:: Task directions ::
Write down word for word the part of the article on mental illness below, starting with "Mental illness is a" and going on through "emotion and twists.".

:: Document text ::

[Written by Dalia Gale]
[Image by Anna Shams Ili]
Content warning: this article includes discussion of mental illness and the representation of such.
Mental illness is a thing. Some people would still like to keep it a taboo subject, while others deny its existence, but mental illness is not going anywhere, and those who suffer from it will not be silenced. Creators in particular do not like being silenced in any matter, and for that reason they often reach for art and its various form of expression to discuss mental illness and share their experiences with it.
No wonder, therefore, that many shows, books and films discuss various forms of mental illness explicitly. The era of fear against stirring the pot appears to be gone; show makers and producers understood that since some mentally ill people are coming out of that taboo-closet, such shows might be in fashion. Moreover, it is nowadays “OK” or even “desired” to create a mental illness-related, thought-provoking plotline bursting with emotion and twists.

[Stored data entries]
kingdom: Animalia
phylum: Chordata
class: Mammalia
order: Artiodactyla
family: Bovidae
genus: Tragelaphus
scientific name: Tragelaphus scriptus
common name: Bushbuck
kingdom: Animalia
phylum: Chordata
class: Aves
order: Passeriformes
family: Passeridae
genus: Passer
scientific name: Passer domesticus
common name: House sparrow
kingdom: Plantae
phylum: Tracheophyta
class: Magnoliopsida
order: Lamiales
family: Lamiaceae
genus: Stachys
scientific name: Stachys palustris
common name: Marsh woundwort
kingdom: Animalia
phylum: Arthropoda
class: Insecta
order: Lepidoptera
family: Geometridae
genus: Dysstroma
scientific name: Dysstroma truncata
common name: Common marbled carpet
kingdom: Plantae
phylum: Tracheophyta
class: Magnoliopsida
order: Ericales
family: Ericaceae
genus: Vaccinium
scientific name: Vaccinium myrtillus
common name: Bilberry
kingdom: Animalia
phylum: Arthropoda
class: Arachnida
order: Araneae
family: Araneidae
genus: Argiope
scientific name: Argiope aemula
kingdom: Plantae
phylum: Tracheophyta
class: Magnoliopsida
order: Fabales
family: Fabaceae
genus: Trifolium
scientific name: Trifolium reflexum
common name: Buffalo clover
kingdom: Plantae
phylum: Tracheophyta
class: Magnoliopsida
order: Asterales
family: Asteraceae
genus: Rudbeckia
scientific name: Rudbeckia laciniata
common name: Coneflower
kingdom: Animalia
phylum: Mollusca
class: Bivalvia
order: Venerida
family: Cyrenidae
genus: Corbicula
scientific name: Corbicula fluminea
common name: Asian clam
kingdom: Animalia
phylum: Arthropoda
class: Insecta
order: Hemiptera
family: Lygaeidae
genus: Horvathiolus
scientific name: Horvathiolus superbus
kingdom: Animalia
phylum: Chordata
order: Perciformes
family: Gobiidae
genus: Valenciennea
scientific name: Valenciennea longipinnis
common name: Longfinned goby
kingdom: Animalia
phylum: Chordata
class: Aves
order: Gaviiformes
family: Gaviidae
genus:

:: Answer to this problem ::
Mental illness is a thing. Some people would still like to keep it a taboo subject, while others deny its existence, but mental illness is not going anywhere, and those who suffer from it will not be silenced. Creators in particular do not like being silenced in any matter, and for that reason they often reach for art and its various form of expression to discuss mental illness and share their experiences with it.
No wonder, therefore, that many shows, books and films discuss various forms of mental illness explicitly. The era of fear against stirring the pot appears to be gone; show makers and producers understood that since some mentally ill people are coming out of that taboo-closet, such shows might be in fashion. Moreover, it is nowadays “OK” or even “desired” to create a mental illness-related, thought-provoking plotline bursting with emotion and twists.